Natural Language InferenceΒΆ
Replication of the model described in A Decomposable Attention Model for Natural Language Inference.
Download the SNLI dataset:
$ mkdir data
$ curl https://nlp.stanford.edu/projects/snli/snli_1.0.zip -o data/snli_1.0.zip
$ unzip data/snli_1.0.zip -d data
Preprocess the data:
$ for split in train dev test; do python preprocess.py --input data/snli_1.0/snli_1.0_$split.txt --output data/snli_1.0/$split.txt; done
Train the model without intra-sentence attention:
$ python main.py --train-file data/snli_1.0/train.txt --test-file data/snli_1.0/dev.txt --output-dir output/snli-basic --batch-size 32 --print-interval 5000 --lr 0.025 --epochs 300 --gpu-id 0 --dropout 0.2 --weight-decay 1e-5 --fix-embedding
Test:
$ python main.py --test-file data/snli_1.0/test.txt --model-dir output/snli-basic --gpu-id 0 --mode test --output-dir output/snli-basic/test
We achieve 85.0% accuracy on the SNLI test set, comparable to 86.3% reported in the original paper. [Training log]

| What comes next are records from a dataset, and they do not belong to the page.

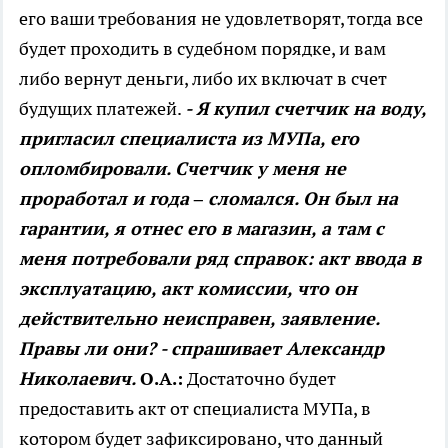
его ваши требования не удовлетворят, тогда все
будет проходить в судебном порядке, и вам
либо вернут деньги, либо их включат в счет
будущих платежей.
- Я купил счетчик на воду,
пригласил специалиста из МУПа, его
опломбировали. Счетчик у меня не
проработал и года – сломался. Он был на
гарантии, я отнес его в магазин, а там с
меня потребовали ряд справок: акт ввода в
эксплуатацию, акт комиссии, что он
действительно неисправен, заявление.
Правы ли они? - спрашивает Александр
Николаевич.
О.А.:
Достаточно будет
предоставить акт от специалиста МУПа, в
котором будет зафиксировано, что данный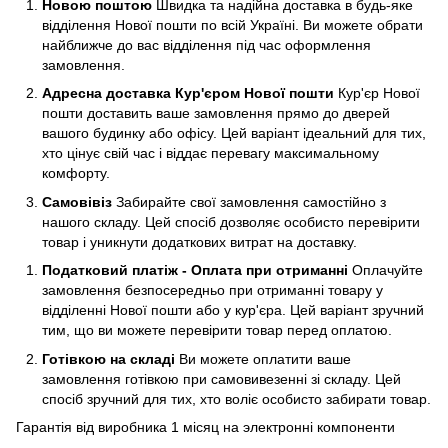
Новою поштою
Швидка та надійна доставка в будь-яке
відділення Нової пошти по всій Україні. Ви можете обрати
найближче до вас відділення під час оформлення
замовлення.
Адресна доставка Кур'єром Нової пошти
Кур'єр Нової
пошти доставить ваше замовлення прямо до дверей
вашого будинку або офісу. Цей варіант ідеальний для тих,
хто цінує свій час і віддає перевагу максимальному
комфорту.
Самовівіз
Забирайте свої замовлення самостійно з
нашого складу. Цей спосіб дозволяє особисто перевірити
товар і уникнути додаткових витрат на доставку.
Податковий платіж - Оплата при отриманні
Оплачуйте
замовлення безпосередньо при отриманні товару у
відділенні Нової пошти або у кур'єра. Цей варіант зручний
тим, що ви можете перевірити товар перед оплатою.
Готівкою на складі
Ви можете оплатити ваше
замовлення готівкою при самовивезенні зі складу. Цей
спосіб зручний для тих, хто воліє особисто забирати товар.
Гарантія від виробника 1 місяц на электроннi компоненти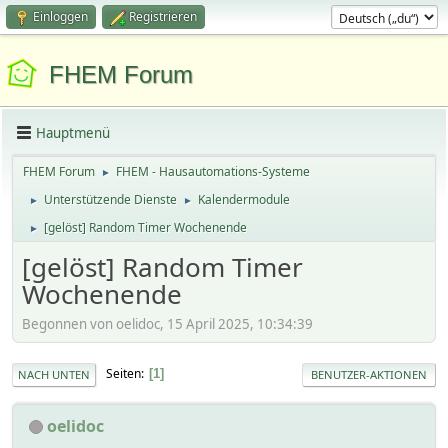
Einloggen
Registrieren
FHEM Forum
Hauptmenü
FHEM Forum
FHEM - Hausautomations-Systeme
►
Unterstützende Dienste
Kalendermodule
►
►
[gelöst] Random Timer Wochenende
►
[gelöst] Random Timer
Wochenende
Begonnen von oelidoc, 15 April 2025, 10:34:39
Seiten
1
NACH UNTEN
BENUTZER-AKTIONEN
oelidoc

Train the model with intra-sentence attention:
$ python main.py --train-file data/snli_1.0/train.txt --test-file data/snli_1.0/dev.txt --output-dir output/snli-intra --batch-size 32 --print-interval 5000 --lr 0.025 --epochs 300 --gpu-id 0 --dropout 0.2 --weight-decay 1e-5 --intra-attention --fix-embedding
Test:
$ python main.py --test-file data/snli_1.0/test.txt --model-dir output/snli-intra --gpu-id 0 --mode test --output-dir output/snli-intra/test
We achieve 85.5% accuracy on the SNLI test set, compared to 86.8% reported in the original paper. [Training log] Note that our intra-sentence attention implementation omitted the distance-sensitive bias term described in Equation (7) in the original paper.